◆ WHAT TO DO ◆
Look for "members" in every line of the listing. Copy the lines that have it.

◆ RAW DATA ◆

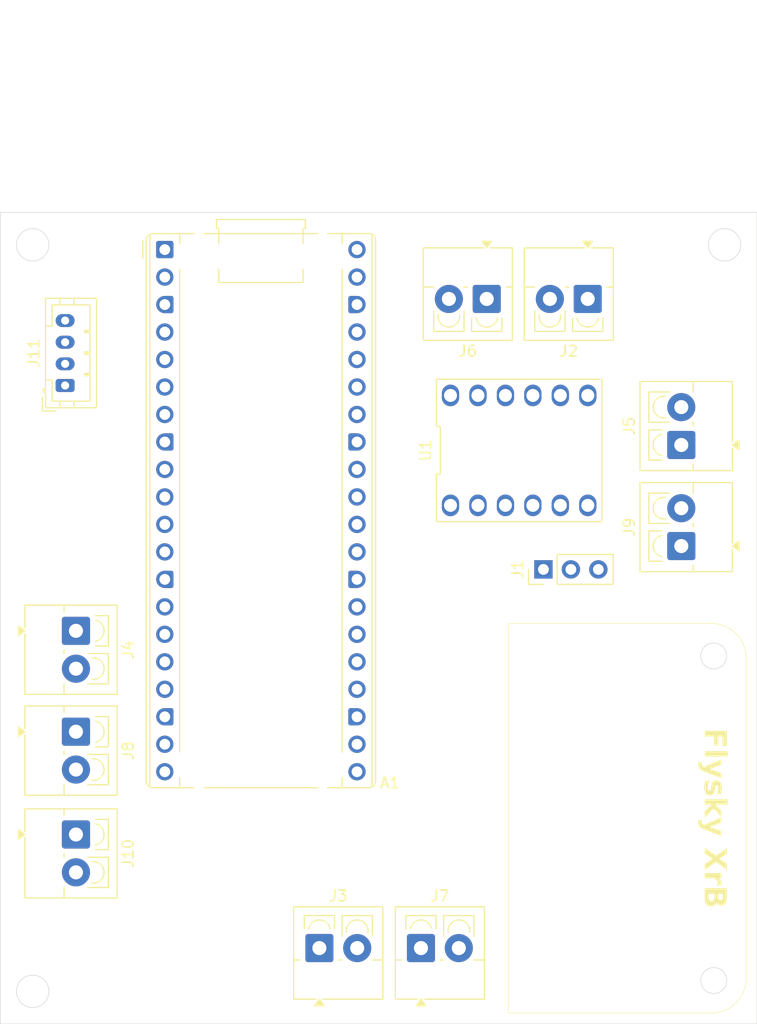
<source format=kicad_pcb>
(kicad_pcb
	(version 20241229)
	(generator "pcbnew")
	(generator_version "9.0")
	(general
		(thickness 1.6)
		(legacy_teardrops no)
	)
	(paper "A4")
	(layers
		(0 "F.Cu" signal)
		(2 "B.Cu" signal)
		(9 "F.Adhes" user "F.Adhesive")
		(11 "B.Adhes" user "B.Adhesive")
		(13 "F.Paste" user)
		(15 "B.Paste" user)
		(5 "F.SilkS" user "F.Silkscreen")
		(7 "B.SilkS" user "B.Silkscreen")
		(1 "F.Mask" user)
		(3 "B.Mask" user)
		(17 "Dwgs.User" user "User.Drawings")
		(19 "Cmts.User" user "User.Comments")
		(21 "Eco1.User" user "User.Eco1")
		(23 "Eco2.User" user "User.Eco2")
		(25 "Edge.Cuts" user)
		(27 "Margin" user)
		(31 "F.CrtYd" user "F.Courtyard")
		(29 "B.CrtYd" user "B.Courtyard")
		(35 "F.Fab" user)
		(33 "B.Fab" user)
		(39 "User.1" user)
		(41 "User.2" user)
		(43 "User.3" user)
		(45 "User.4" user)
	)
	(setup
		(pad_to_mask_clearance 0)
		(allow_soldermask_bridges_in_footprints no)
		(tenting front back)
		(grid_origin 100 90)
		(pcbplotparams
			(layerselection 0x00000000_00000000_55555555_5755f5ff)
			(plot_on_all_layers_selection 0x00000000_00000000_00000000_00000000)
			(disableapertmacros no)
			(usegerberextensions no)
			(usegerberattributes yes)
			(usegerberadvancedattributes yes)
			(creategerberjobfile yes)
			(dashed_line_dash_ratio 12.000000)
			(dashed_line_gap_ratio 3.000000)
			(svgprecision 4)
			(plotframeref no)
			(mode 1)
			(useauxorigin no)
			(hpglpennumber 1)
			(hpglpenspeed 20)
			(hpglpendiameter 15.000000)
			(pdf_front_fp_property_popups yes)
			(pdf_back_fp_property_popups yes)
			(pdf_metadata yes)
			(pdf_single_document no)
			(dxfpolygonmode yes)
			(dxfimperialunits yes)
			(dxfusepcbnewfont yes)
			(psnegative no)
			(psa4output no)
			(plot_black_and_white yes)
			(sketchpadsonfab no)
			(plotpadnumbers no)
			(hidednponfab no)
			(sketchdnponfab yes)
			(crossoutdnponfab yes)
			(subtractmaskfromsilk no)
			(outputformat 1)
			(mirror no)
			(drillshape 1)
			(scaleselection 1)
			(outputdirectory "")
		)
	)
	(net 0 "")
	(net 1 "unconnected-(A1-GPIO14-Pad19)")
	(net 2 "unconnected-(A1-GPIO17-Pad22)")
	(net 3 "unconnected-(A1-GPIO13-Pad17)")
	(net 4 "unconnected-(A1-ADC_VREF-Pad35)")
	(net 5 "unconnected-(A1-GPIO4-Pad6)")
	(net 6 "unconnected-(A1-GPIO1-Pad2)")
	(net 7 "unconnected-(A1-GPIO11-Pad15)")
	(net 8 "SDA")
	(net 9 "unconnected-(A1-GPIO27_ADC1-Pad32)")
	(net 10 "unconnected-(A1-RUN-Pad30)")
	(net 11 "unconnected-(A1-VBUS-Pad40)")
	(net 12 "unconnected-(A1-GPIO5-Pad7)")
	(net 13 "unconnected-(A1-GPIO21-Pad27)")
	(net 14 "unconnected-(A1-GPIO26_ADC0-Pad31)")
	(net 15 "unconnected-(A1-GPIO0-Pad1)")
	(net 16 "unconnected-(A1-GPIO15-Pad20)")
	(net 17 "unconnected-(A1-GPIO19-Pad25)")
	(net 18 "SCL")
	(net 19 "unconnected-(A1-AGND-Pad33)")
	(net 20 "unconnected-(A1-GPIO12-Pad16)")
	(net 21 "unconnected-(A1-GPIO28_ADC2-Pad34)")
	(net 22 "GND")
	(net 23 "+5V")
	(net 24 "EPWM")
	(net 25 "NPWM")
	(net 26 "SPWM")
	(net 27 "WPWM")
	(net 28 "PPM")
	(net 29 "+3V3")
	(net 30 "NHALL5V")
	(net 31 "SHALL5V")
	(net 32 "EHALL5V")
	(net 33 "WHALL5V")
	(net 34 "unconnected-(A1-3V3_EN-Pad37)")
	(net 35 "NHALL3V3")
	(net 36 "SHALL3V3")
	(net 37 "EHALL3V3")
	(net 38 "WHALL3V3")
	(footprint "TerminalBlock_4Ucon:TerminalBlock_4Ucon_1x02_P3.50mm_Vertical" (layer "F.Cu") (at 145 98 180))
	(footprint "TerminalBlock_4Ucon:TerminalBlock_4Ucon_1x02_P3.50mm_Vertical" (layer "F.Cu") (at 107 138 -90))
	(footprint "TerminalBlock_4Ucon:TerminalBlock_4Ucon_1x02_P3.50mm_Vertical" (layer "F.Cu") (at 129.52 158))
	(footprint "Connector_JST:JST_PH_B4B-PH-K_1x04_P2.00mm_Vertical" (layer "F.Cu") (at 106 106 90))
	(footprint "Custom_Footprint_Library:Logic Shifter" (layer "F.Cu") (at 148 112))
	(footprint "Custom_Footprint_Library:x6b" (layer "F.Cu") (at 166 131 -90))
	(footprint "TerminalBlock_4Ucon:TerminalBlock_4Ucon_1x02_P3.50mm_Vertical" (layer "F.Cu") (at 138.918 158))
	(footprint "TerminalBlock_4Ucon:TerminalBlock_4Ucon_1x02_P3.50mm_Vertical" (layer "F.Cu") (at 163 111.5 90))
	(footprint "TerminalBlock_4Ucon:TerminalBlock_4Ucon_1x02_P3.50mm_Vertical" (layer "F.Cu") (at 163 120.842 90))
	(footprint "TerminalBlock_4Ucon:TerminalBlock_4Ucon_1x02_P3.50mm_Vertical" (layer "F.Cu") (at 107 128.6765 -90))
	(footprint "Module:RaspberryPi_Pico_Common_THT" (layer "F.Cu") (at 115.22 93.44))
	(footprint "Connector_PinHeader_2.54mm:PinHeader_1x03_P2.54mm_Vertical" (layer "F.Cu") (at 150.246328 123 90))
	(footprint "TerminalBlock_4Ucon:TerminalBlock_4Ucon_1x02_P3.50mm_Vertical" (layer "F.Cu") (at 110.82 145.13 -90))
	(footprint "TerminalBlock_4Ucon:TerminalBlock_4Ucon_1x02_P3.50mm_Vertical" (layer "F.Cu") (at 154.342 98 180))
	(gr_circle
		(center 167 93)
		(end 168.5 93)
		(stroke
			(width 0.05)
			(type solid)
		)
		(fill no)
		(layer "Edge.Cuts")
		(uuid "1f3aaae2-8e75-4770-bf9f-2fe49c23ae98")
	)
	(gr_circle
		(center 103 93)
		(end 104.5 93)
		(stroke
			(width 0.05)
			(type solid)
		)
		(fill no)
		(layer "Edge.Cuts")
		(uuid "3abd2440-2624-43aa-b33d-d35502808c47")
	)
	(gr_rect
		(start 100 90)
		(end 170 165)
		(stroke
			(width 0.05)
			(type solid)
		)
		(fill no)
		(layer "Edge.Cuts")
		(uuid "6b30f0bd-2f04-4460-b7aa-0ec31ead0f38")
	)
	(gr_circle
		(center 103 162)
		(end 104.5 162)
		(stroke
			(width 0.05)
			(type solid)
		)
		(fill no)
		(layer "Edge.Cuts")
		(uuid "80f1b579-2431-4661-8aab-3c061655ce09")
	)
	(group ""
		(uuid "07144528-6f34-4f19-a801-469983f16ecc")
		(members "0f23052d-9516-4dff-a564-b245abda2f04" "aa1e5576-589f-410f-b17c-a71bef7f6f55")
	)
	(group ""
		(uuid "504b8310-689d-4c93-99c8-7c97c5d86f78")
		(members "7fe9412e-ed47-4385-86db-154c847f8a56" "860775ff-2e93-4103-b802-c87fc8993230")
	)
	(group ""
		(uuid "8c96d41f-2056-4c17-bd08-883652945fe8")
		(members "231c955e-95cb-478d-82cb-0761ddb64975" "536fe00f-df0a-443d-a0d9-0d6caeae53c9")
	)
	(group ""
		(uuid "f9e93c76-fbd5-4909-82d4-cc80b56cf199")
		(members "05c0a841-a44d-4f61-b9df-cc74b562486a" "f6989d49-bedb-4fcd-802e-6b0d6fcb0810")
	)
	(embedded_fonts no)
)

</source>
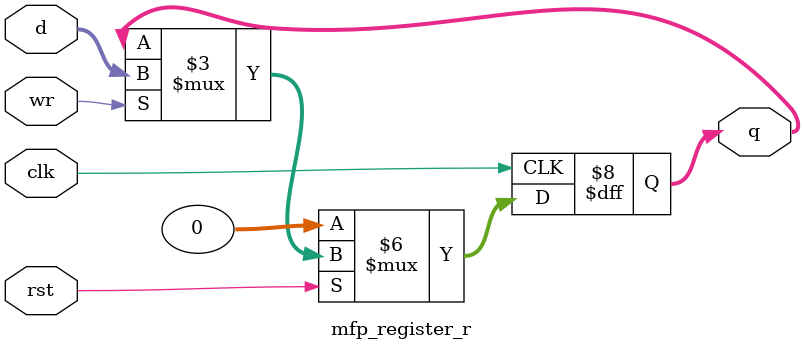
<source format=v>


module mfp_register_r
#(
    parameter WIDTH = 32
)
(
    input                        clk,
    input                        rst,
    input      [ WIDTH - 1 : 0 ] d,
    input                        wr,
    output reg [ WIDTH - 1 : 0 ] q
);
    always @ (posedge clk)
        if(~rst)
            q <= { WIDTH { 1'b0 } };
        else
            if(wr) q <= d;
endmodule
</source>
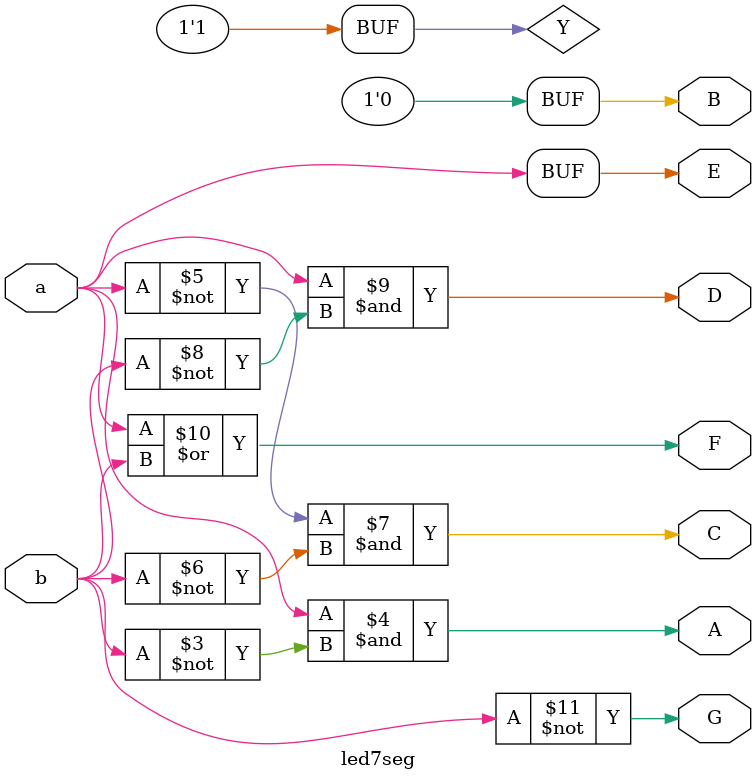
<source format=v>
module led7seg (a, b, A, B, C, D, E, F, G);
    input a, b;
    output A,B,C,D,E,F,G;

    assign  Y = ~ (A & B);
    assign  A = a & ~b;
    assign  B = 0;
    assign  C = ~a & ~b;
    assign  D = a & ~b;
    assign  E = a;
    assign  F = a | b;
    assign  G = ~b;
endmodule
</source>
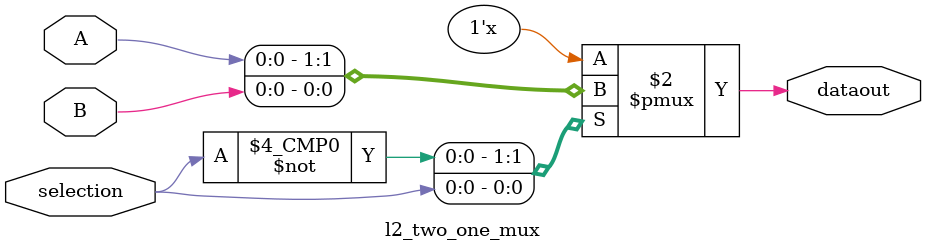
<source format=sv>
module l2_two_one_mux
(
input logic selection, 
input logic A, 
input logic B,
output logic dataout
);

always_comb begin
    dataout = 1'b0;

    case(selection)
    1'b0: dataout = A;
    1'b1: dataout = B;
    endcase

end


endmodule

</source>
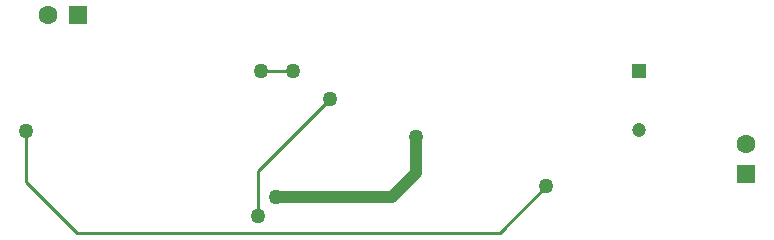
<source format=gbl>
G04*
G04 #@! TF.GenerationSoftware,Altium Limited,Altium Designer,24.0.1 (36)*
G04*
G04 Layer_Physical_Order=2*
G04 Layer_Color=16711680*
%FSLAX44Y44*%
%MOMM*%
G71*
G04*
G04 #@! TF.SameCoordinates,B85333DD-67EC-4CFA-91B2-C3F9892E9ACE*
G04*
G04*
G04 #@! TF.FilePolarity,Positive*
G04*
G01*
G75*
%ADD13C,0.2540*%
%ADD44R,1.6000X1.6000*%
%ADD45C,1.6000*%
%ADD46R,1.6000X1.6000*%
%ADD47R,1.2000X1.2000*%
%ADD48C,1.2000*%
%ADD49C,1.2700*%
%ADD50C,1.0000*%
D13*
X838200Y534670D02*
X899160Y595630D01*
X838200Y496570D02*
Y534670D01*
X684530Y482600D02*
X1042670D01*
X1082040Y521970D01*
X641350Y525780D02*
X684530Y482600D01*
X840740Y619760D02*
X867410D01*
X641350Y525780D02*
Y568960D01*
D44*
X1250950Y532130D02*
D03*
D45*
Y557530D02*
D03*
X660400Y666750D02*
D03*
D46*
X685800D02*
D03*
D47*
X1160780Y619760D02*
D03*
D48*
Y569760D02*
D03*
D49*
X899160Y595630D02*
D03*
X838200Y496570D02*
D03*
X853440Y513080D02*
D03*
X1082040Y521970D02*
D03*
X971550Y563880D02*
D03*
X867410Y619760D02*
D03*
X840740D02*
D03*
X641350Y568960D02*
D03*
D50*
X951230Y513080D02*
X971550Y533400D01*
Y563880D01*
X853440Y513080D02*
X951230D01*
M02*

</source>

◆ TASK RESPONSE ◆
		(members "0f23052d-9516-4dff-a564-b245abda2f04" "aa1e5576-589f-410f-b17c-a71bef7f6f55")
		(members "7fe9412e-ed47-4385-86db-154c847f8a56" "860775ff-2e93-4103-b802-c87fc8993230")
		(members "231c955e-95cb-478d-82cb-0761ddb64975" "536fe00f-df0a-443d-a0d9-0d6caeae53c9")
		(members "05c0a841-a44d-4f61-b9df-cc74b562486a" "f6989d49-bedb-4fcd-802e-6b0d6fcb0810")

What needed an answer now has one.